Page:Féval - Le Fils du diable - Tomes 3-4.djvu/812

Le texte de cette page a été corrigé et est conforme au fac-similé.
XXIII
LE BLESSÉ


M. le chevalier de Talhoët était arrivé à Rennes, la veille au soir, dans un assez triste état.

Il avait plusieurs blessures, dont l’une présentait quelque gravité. Il était harassé de lassitude, et sa valise avait disparu.

Cette valise, outre une somme assez considérable, contenait des papiers auxquels M. de Talhoët tenait singulièrement.

Depuis fort longtemps, il était mêlé à toutes les intrigues politiques qui se rapportaient directement ou non à la restauration de l’indépendance bretonne. Sans nul doute, ces papiers contenaient quelques notes secrètes, dont la découverte pouvait présenter de graves dangers.

Toujours est-il que M. de Talhoët se préoccupait de leur perte plus encore que de la perte de son argent. Or, les gentilshommes bretons, qui faisaient à cette époque de l’opposition contre le gouvernement de France, avaient, à peu de chose près, épuisé toutes leurs ressources. L’argent était précieux, et pour que M. de Talhoët mît ses papiers au-dessus de son pécule, il fallait que leur importance fut bien grande.

Son valet était resté couché sur le gazon, au carrefour de Mi-Forêt et n’avait pu le suivre. À cette heure, il devait être au château de Presmes, où le vieux veneur lui avait sans doute offert l’hospitalité.

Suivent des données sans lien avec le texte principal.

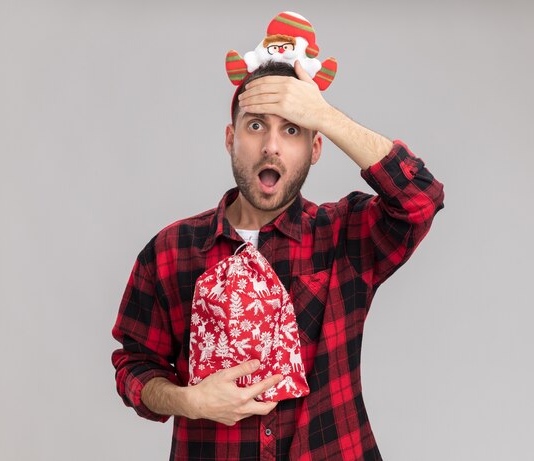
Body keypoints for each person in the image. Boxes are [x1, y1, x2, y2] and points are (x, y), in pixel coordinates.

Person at [112, 58, 444, 460]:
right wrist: (190, 402)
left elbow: (421, 199)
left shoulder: (344, 235)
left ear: (315, 147)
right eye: (256, 126)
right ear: (230, 138)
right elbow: (135, 366)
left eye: (291, 129)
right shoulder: (170, 251)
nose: (271, 145)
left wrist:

M. de Talhoët arrivait seul. Il descendit à la plus belle auberge de Rennes, qui portait pour enseigne le portrait de la duchesse Anne, et était située derrière le palais des États, au coin de la rue aux Foulons.

Dès qu’il eut pris possession de son appartement, il donna deux messages au domestique de l’auberge. Le premier message était verbal et avait pour objet d’appeler un chirurgien qui pansât ses blessures.

Le second était un billet de quelques lignes adressé à mademoiselle Laure de Carhoat.

Laure attendait, impatiente, depuis deux heures déjà. Elle prit à peine le temps de lire le billet qu’elle serra dans son sein, et partit à pied toute seule pour se rendre à l’auberge de l’Image Sainte-Anne.

Car le bon aubergiste avait sanctifié la duchesse, malgré le caractère peu canonique que l’histoire prête à certains détails de sa vie.